--- BEGIN ---

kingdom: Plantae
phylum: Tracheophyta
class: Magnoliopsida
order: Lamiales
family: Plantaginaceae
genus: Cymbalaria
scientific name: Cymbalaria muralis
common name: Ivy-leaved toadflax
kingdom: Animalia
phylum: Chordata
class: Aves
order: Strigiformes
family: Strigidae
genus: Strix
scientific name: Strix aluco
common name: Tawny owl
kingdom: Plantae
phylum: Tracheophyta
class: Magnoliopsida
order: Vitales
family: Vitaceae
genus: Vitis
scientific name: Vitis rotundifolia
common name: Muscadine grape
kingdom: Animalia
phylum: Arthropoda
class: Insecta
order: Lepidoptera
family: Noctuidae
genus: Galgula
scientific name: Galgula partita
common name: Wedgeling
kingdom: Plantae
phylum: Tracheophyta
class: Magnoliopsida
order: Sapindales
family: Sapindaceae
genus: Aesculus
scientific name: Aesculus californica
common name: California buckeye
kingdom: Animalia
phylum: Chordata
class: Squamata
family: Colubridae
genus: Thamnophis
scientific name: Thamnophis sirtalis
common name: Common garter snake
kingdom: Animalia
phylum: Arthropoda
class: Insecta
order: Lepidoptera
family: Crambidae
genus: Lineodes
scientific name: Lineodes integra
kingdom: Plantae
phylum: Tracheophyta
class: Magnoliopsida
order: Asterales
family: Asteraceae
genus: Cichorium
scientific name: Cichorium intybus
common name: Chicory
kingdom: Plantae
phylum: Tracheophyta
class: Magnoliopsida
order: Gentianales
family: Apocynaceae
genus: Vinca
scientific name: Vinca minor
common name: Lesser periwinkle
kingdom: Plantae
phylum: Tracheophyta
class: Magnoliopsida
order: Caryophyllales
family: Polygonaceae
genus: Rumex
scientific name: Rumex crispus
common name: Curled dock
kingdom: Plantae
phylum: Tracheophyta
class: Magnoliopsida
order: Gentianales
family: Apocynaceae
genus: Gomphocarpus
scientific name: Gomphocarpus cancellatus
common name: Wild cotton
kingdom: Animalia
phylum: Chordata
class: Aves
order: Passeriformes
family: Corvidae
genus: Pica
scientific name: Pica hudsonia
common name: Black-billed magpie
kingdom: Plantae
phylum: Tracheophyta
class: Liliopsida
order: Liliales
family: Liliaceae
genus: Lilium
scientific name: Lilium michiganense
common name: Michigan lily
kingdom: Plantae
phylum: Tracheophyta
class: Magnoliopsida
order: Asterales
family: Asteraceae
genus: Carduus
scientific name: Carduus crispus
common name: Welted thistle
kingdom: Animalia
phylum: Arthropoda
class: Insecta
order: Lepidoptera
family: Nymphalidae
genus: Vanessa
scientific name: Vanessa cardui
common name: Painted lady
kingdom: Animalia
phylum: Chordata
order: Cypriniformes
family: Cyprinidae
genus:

--- END ---

Copy every line of the records above word for word, from the first line through the last.

kingdom: Plantae
phylum: Tracheophyta
class: Magnoliopsida
order: Lamiales
family: Plantaginaceae
genus: Cymbalaria
scientific name: Cymbalaria muralis
common name: Ivy-leaved toadflax
kingdom: Animalia
phylum: Chordata
class: Aves
order: Strigiformes
family: Strigidae
genus: Strix
scientific name: Strix aluco
common name: Tawny owl
kingdom: Plantae
phylum: Tracheophyta
class: Magnoliopsida
order: Vitales
family: Vitaceae
genus: Vitis
scientific name: Vitis rotundifolia
common name: Muscadine grape
kingdom: Animalia
phylum: Arthropoda
class: Insecta
order: Lepidoptera
family: Noctuidae
genus: Galgula
scientific name: Galgula partita
common name: Wedgeling
kingdom: Plantae
phylum: Tracheophyta
class: Magnoliopsida
order: Sapindales
family: Sapindaceae
genus: Aesculus
scientific name: Aesculus californica
common name: California buckeye
kingdom: Animalia
phylum: Chordata
class: Squamata
family: Colubridae
genus: Thamnophis
scientific name: Thamnophis sirtalis
common name: Common garter snake
kingdom: Animalia
phylum: Arthropoda
class: Insecta
order: Lepidoptera
family: Crambidae
genus: Lineodes
scientific name: Lineodes integra
kingdom: Plantae
phylum: Tracheophyta
class: Magnoliopsida
order: Asterales
family: Asteraceae
genus: Cichorium
scientific name: Cichorium intybus
common name: Chicory
kingdom: Plantae
phylum: Tracheophyta
class: Magnoliopsida
order: Gentianales
family: Apocynaceae
genus: Vinca
scientific name: Vinca minor
common name: Lesser periwinkle
kingdom: Plantae
phylum: Tracheophyta
class: Magnoliopsida
order: Caryophyllales
family: Polygonaceae
genus: Rumex
scientific name: Rumex crispus
common name: Curled dock
kingdom: Plantae
phylum: Tracheophyta
class: Magnoliopsida
order: Gentianales
family: Apocynaceae
genus: Gomphocarpus
scientific name: Gomphocarpus cancellatus
common name: Wild cotton
kingdom: Animalia
phylum: Chordata
class: Aves
order: Passeriformes
family: Corvidae
genus: Pica
scientific name: Pica hudsonia
common name: Black-billed magpie
kingdom: Plantae
phylum: Tracheophyta
class: Liliopsida
order: Liliales
family: Liliaceae
genus: Lilium
scientific name: Lilium michiganense
common name: Michigan lily
kingdom: Plantae
phylum: Tracheophyta
class: Magnoliopsida
order: Asterales
family: Asteraceae
genus: Carduus
scientific name: Carduus crispus
common name: Welted thistle
kingdom: Animalia
phylum: Arthropoda
class: Insecta
order: Lepidoptera
family: Nymphalidae
genus: Vanessa
scientific name: Vanessa cardui
common name: Painted lady
kingdom: Animalia
phylum: Chordata
order: Cypriniformes
family: Cyprinidae
genus:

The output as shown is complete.